* DESAFIO
Reescreva os registros a partir da linha que contém "segmentation as SVG." e seguindo até o fim deles, substituindo "aorta" por "pulmonary trunk" e mantendo todo o resto inalterado. Deixe as imagens fora da resposta.

* DADOS DO EXERCÍCIO
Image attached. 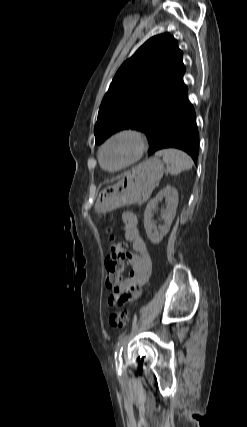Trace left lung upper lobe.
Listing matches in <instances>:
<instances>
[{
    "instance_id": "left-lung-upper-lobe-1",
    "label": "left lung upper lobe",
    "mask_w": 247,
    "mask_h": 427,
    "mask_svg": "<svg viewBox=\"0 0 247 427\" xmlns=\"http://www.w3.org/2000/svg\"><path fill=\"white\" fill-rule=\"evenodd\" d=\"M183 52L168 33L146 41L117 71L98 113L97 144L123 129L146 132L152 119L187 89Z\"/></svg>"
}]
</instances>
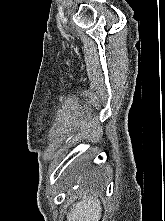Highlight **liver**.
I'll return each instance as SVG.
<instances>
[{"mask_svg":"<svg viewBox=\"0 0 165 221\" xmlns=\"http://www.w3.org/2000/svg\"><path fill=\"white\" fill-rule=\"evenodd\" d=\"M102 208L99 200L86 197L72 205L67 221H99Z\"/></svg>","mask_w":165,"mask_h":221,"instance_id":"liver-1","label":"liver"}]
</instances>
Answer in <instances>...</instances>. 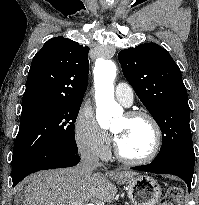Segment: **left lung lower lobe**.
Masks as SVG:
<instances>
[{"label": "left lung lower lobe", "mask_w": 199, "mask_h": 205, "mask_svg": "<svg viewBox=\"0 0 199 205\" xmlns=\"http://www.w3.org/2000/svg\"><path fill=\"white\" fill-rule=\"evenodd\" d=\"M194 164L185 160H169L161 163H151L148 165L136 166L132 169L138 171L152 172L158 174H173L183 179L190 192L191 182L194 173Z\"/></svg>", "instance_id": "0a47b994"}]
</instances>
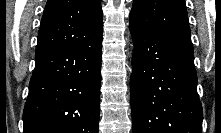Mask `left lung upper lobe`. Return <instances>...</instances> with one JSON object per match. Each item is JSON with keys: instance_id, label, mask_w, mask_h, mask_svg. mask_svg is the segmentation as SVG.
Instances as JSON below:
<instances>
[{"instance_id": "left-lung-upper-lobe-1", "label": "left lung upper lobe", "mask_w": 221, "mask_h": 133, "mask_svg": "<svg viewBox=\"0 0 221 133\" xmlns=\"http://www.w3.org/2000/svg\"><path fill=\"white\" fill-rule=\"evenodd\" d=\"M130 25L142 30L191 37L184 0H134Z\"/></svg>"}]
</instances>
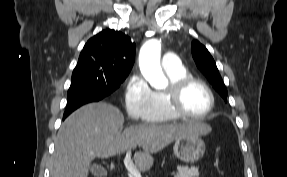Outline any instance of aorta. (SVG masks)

* RESPOSTA DA TAREFA
Mask `left lung upper lobe`. Return <instances>...</instances> with one JSON object per match. Each item is JSON with keys: instance_id, label, mask_w, mask_h, mask_svg. mask_svg is the segmentation as SVG.
Instances as JSON below:
<instances>
[{"instance_id": "left-lung-upper-lobe-1", "label": "left lung upper lobe", "mask_w": 221, "mask_h": 133, "mask_svg": "<svg viewBox=\"0 0 221 133\" xmlns=\"http://www.w3.org/2000/svg\"><path fill=\"white\" fill-rule=\"evenodd\" d=\"M130 25L142 30L191 37L184 0H134Z\"/></svg>"}]
</instances>
Outline any instance of pulmonary trunk. (SVG masks)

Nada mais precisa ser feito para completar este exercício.